1. To open R with the data set preloaded, right-click here and choose "Save Target As" to download the file to your computer. Then find the downloaded file and double-click it to open it in R.

2. The data have been loaded into the data frame flicker . Enter the command

1. flicker

3. to see the data. The two variables in the data frame are color and cff .

4. Now use R to create side-by-side boxplots of CFF by eye color, and supplement them with the descriptive statistics of CFF by eye color. Use the output to check whether the conditions that allow us to safely use the ANOVA F-test are met.
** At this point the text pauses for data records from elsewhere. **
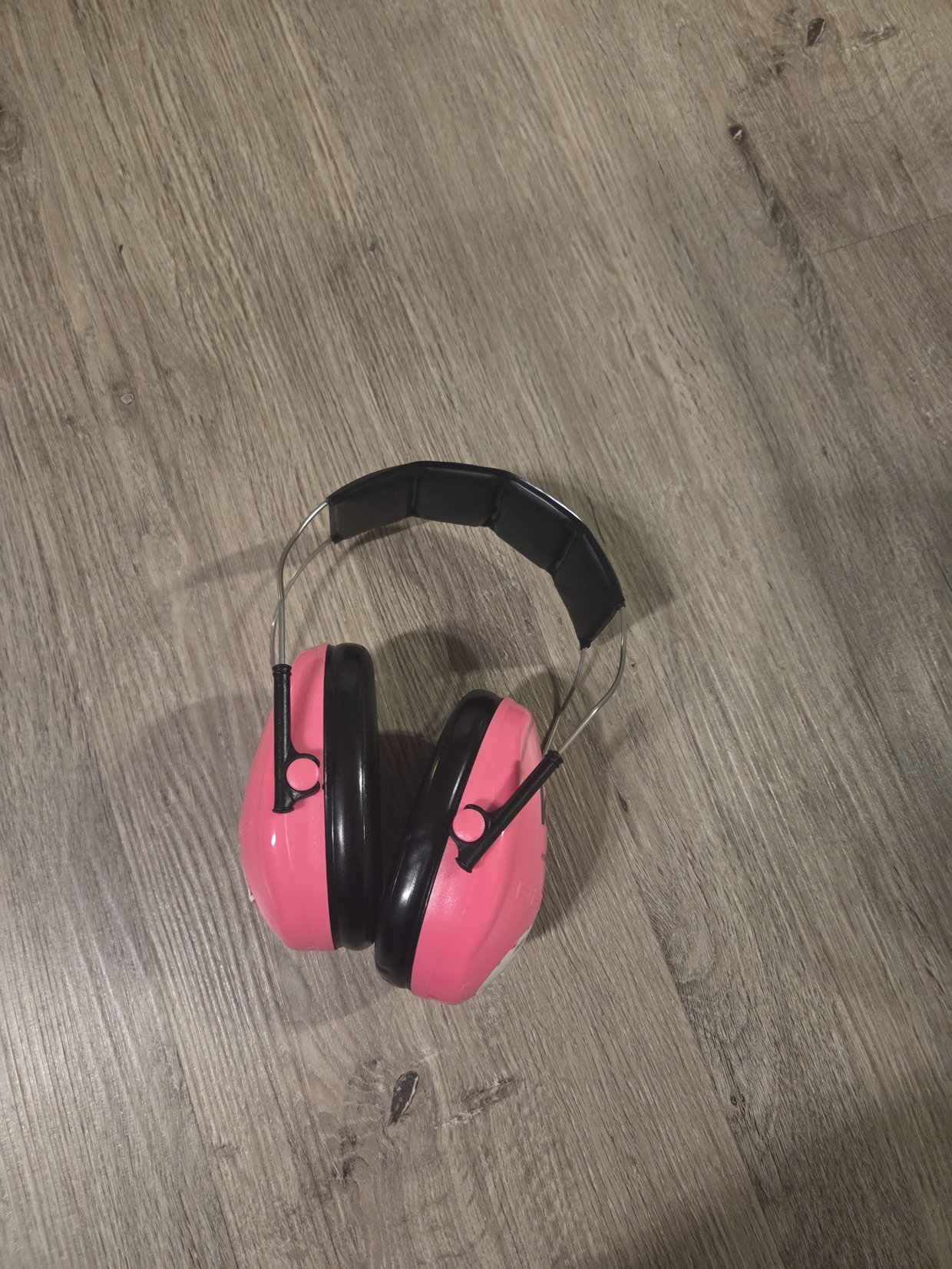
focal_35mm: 23
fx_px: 843
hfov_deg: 58.9
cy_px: 634
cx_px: 476
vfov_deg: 73.9
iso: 1600
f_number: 1.8
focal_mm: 5.4
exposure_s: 1/100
5. To do this in R, enter the commands:

1. boxplot(flicker$cff~flicker$color,xlab="Eye Color",ylab="CFF")
tapply(flicker$cff, flicker$color, mean)
tapply(flicker$cff, flicker$color, sd)


1. Explanation :
Let's check the conditions: (i) We are told that the sample was chosen at random, so the three eye-color samples are independent. (ii) The sample sizes are quite low, but the boxplots do not display any extreme violation of the normality assumption in the form of extreme skewness or outliers. (iii) We can assume that the equal population standard deviation condition is met, since the rule of thumb is satisfied (1.843 / 1.365 is less than 2) In summary, we can safely proceed with the ANOVA F-test.

• R Instructions

1. For the next question, we need to carry out the ANOVA F-test using R. To do this, we use the aov() command. Similar to the lm() command, the aov() command produces more output than we need, so we will save the output to a variable name and then use other commands to extract the information of interest. We choose here a generic name, cff.aov , but any name would work within the code as long as it is used throughout.
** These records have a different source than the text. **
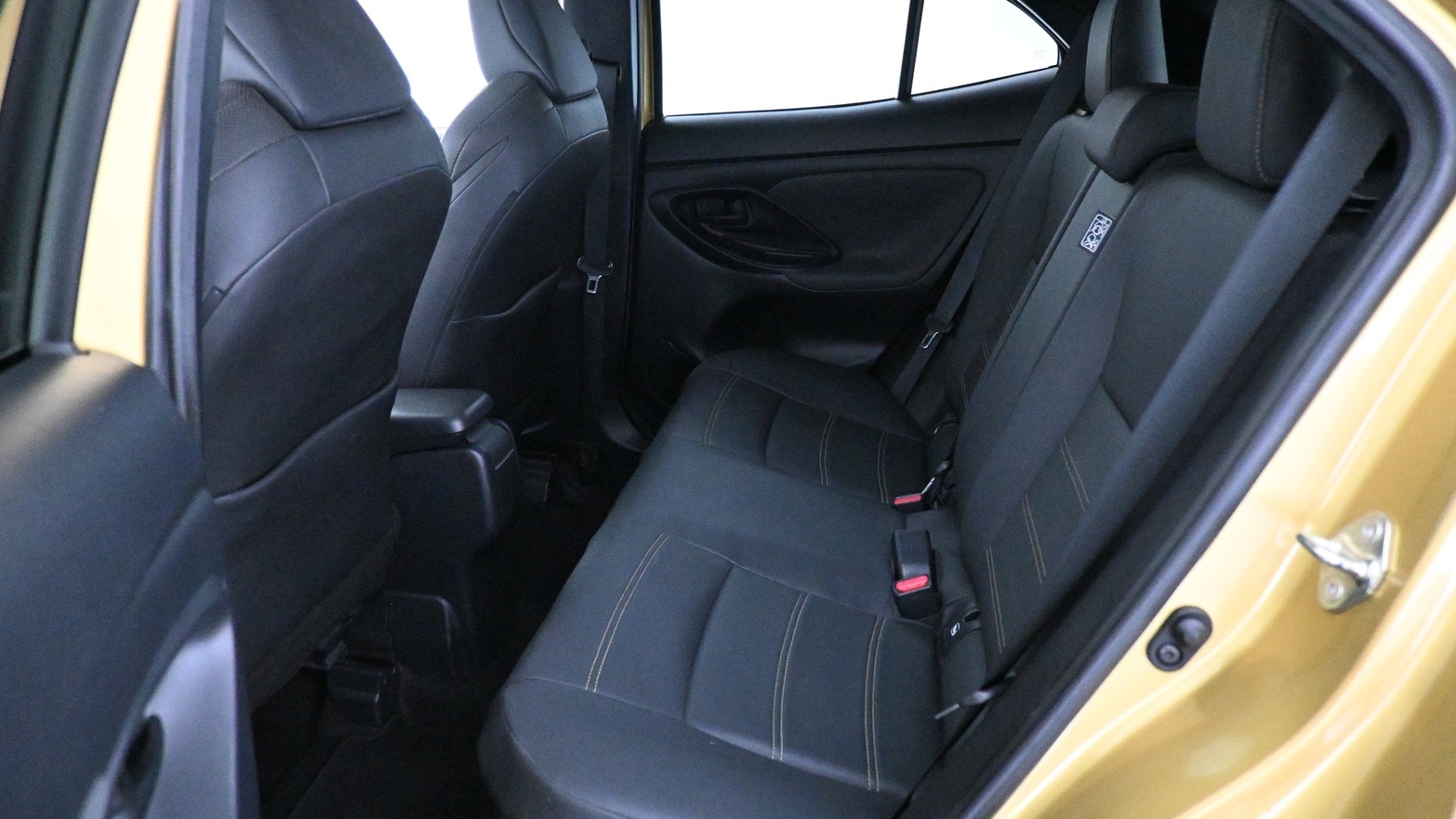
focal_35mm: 26
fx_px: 1004
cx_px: 716
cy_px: 401
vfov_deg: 44.4
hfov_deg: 71.9
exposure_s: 1/60
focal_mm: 16
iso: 12800
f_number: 3.5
1. cff.aov=aov(cff~color,flicker)

2. Now we can extract the ANOVA table from cff.aov using either summary() or anova() , which both return the same result.

1. summary(cff.aov)
anova(cff.aov)

3. Note: For more advanced analysis of assumptions for ANOVA, we can use functions such as

1. plot(cff.aov,1)

4. for residual plots,

1. plot(cff.aov,2)

5. for normal QQ plots, and

1. residuals(cff.aov)

6. to extract the residuals.

1. Explanation :
The test statistic F is 4.8 (which is quite large), and the p-value is .023, indicating that it is unlikely (probability of .023) to get data like those observed assuming that CFF is not related to eye color (as the null hypothesis claims). Since the p-value is small (in particular, smaller than .05), we have enough evidence in the data to reject Ho and conclude that the mean CFFs in the three eye-color populations are not all the same. In other words, we can conclude that CFF is related to eye color.